(Records from a dataset)
..............................

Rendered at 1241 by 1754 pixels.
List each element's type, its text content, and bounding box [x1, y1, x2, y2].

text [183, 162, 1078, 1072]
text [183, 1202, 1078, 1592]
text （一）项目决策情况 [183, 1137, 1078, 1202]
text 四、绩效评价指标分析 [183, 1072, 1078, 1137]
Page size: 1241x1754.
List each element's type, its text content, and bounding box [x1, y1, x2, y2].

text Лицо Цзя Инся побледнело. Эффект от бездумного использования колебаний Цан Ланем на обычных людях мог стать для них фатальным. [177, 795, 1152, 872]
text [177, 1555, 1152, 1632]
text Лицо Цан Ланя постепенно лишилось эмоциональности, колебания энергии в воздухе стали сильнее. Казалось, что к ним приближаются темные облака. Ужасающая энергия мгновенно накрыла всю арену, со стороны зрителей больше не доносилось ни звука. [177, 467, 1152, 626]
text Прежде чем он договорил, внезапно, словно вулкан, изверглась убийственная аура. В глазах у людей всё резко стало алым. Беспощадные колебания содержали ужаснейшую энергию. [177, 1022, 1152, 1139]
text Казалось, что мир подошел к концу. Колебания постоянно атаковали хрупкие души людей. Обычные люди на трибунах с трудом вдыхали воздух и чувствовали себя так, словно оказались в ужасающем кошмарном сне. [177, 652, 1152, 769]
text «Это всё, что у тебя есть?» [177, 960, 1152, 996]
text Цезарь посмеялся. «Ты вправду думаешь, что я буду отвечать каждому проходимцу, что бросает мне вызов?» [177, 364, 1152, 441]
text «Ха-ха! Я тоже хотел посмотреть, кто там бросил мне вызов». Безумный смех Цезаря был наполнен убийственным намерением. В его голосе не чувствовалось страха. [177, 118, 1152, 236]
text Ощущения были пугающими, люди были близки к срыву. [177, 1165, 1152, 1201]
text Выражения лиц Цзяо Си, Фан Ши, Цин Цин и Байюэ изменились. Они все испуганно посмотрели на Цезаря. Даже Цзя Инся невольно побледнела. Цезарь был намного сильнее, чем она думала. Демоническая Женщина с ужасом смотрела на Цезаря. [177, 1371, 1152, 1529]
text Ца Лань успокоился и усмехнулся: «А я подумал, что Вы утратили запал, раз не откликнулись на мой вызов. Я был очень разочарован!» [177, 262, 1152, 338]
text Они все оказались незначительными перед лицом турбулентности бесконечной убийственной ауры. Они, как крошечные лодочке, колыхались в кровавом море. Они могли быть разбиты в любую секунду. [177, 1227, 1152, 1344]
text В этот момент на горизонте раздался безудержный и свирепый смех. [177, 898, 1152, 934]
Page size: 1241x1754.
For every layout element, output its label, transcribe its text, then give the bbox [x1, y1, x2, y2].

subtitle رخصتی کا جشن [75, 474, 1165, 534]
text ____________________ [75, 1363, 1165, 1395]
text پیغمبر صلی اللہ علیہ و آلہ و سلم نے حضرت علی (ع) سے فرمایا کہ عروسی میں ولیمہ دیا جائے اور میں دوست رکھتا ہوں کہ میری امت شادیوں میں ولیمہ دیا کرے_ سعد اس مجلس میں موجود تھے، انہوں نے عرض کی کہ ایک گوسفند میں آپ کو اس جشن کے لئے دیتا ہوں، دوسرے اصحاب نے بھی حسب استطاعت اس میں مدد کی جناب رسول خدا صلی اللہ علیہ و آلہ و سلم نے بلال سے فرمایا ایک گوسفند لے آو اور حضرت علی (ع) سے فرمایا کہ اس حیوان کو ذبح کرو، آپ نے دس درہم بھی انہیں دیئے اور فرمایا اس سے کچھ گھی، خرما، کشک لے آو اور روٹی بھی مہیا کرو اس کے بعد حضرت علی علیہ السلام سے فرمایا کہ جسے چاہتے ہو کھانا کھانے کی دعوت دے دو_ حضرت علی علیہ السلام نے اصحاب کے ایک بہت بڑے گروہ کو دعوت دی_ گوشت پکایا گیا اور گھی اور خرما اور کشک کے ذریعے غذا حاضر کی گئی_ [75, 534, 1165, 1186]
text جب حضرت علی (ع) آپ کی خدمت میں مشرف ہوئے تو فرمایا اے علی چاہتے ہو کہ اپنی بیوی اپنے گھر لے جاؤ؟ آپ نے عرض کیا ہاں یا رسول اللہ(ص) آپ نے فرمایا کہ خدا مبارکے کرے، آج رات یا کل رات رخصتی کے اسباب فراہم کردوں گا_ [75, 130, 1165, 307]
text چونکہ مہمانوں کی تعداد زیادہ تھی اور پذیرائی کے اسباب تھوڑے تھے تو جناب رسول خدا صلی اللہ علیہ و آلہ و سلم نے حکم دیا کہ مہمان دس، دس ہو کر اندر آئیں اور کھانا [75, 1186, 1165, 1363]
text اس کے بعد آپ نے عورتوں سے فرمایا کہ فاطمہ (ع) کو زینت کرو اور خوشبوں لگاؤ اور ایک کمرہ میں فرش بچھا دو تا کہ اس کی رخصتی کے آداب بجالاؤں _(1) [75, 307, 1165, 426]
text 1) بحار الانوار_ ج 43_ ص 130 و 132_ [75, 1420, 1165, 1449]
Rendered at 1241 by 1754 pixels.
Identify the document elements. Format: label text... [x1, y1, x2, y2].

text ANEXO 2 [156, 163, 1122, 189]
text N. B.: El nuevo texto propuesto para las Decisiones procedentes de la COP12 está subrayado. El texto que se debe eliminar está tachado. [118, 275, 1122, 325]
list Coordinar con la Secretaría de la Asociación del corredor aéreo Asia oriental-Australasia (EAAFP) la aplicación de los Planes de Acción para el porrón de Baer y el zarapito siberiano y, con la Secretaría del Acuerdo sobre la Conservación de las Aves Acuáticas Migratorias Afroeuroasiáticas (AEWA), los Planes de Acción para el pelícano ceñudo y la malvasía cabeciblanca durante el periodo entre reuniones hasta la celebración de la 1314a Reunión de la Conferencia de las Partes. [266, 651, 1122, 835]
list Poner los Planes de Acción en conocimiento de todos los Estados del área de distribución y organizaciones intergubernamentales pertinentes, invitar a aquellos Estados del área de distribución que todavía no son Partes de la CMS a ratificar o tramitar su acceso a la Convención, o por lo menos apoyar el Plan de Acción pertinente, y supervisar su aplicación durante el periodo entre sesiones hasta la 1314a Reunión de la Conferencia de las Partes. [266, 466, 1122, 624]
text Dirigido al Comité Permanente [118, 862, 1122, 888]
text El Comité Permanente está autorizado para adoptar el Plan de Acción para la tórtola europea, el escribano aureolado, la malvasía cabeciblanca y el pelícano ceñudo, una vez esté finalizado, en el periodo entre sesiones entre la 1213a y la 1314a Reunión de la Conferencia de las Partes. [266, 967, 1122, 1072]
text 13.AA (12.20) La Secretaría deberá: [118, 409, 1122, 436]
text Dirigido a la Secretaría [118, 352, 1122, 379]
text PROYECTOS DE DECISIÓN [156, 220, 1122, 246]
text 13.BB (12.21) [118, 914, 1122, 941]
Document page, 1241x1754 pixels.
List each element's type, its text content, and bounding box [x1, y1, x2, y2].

..............................

Return each line in the records that holds the string "label".

● **Response for this exercise**:
For every layout element, output its label, transcribe its text, then give the bbox [x1, y1, x2, y2].
Identify the document elements. Format: label text... [x1, y1, x2, y2].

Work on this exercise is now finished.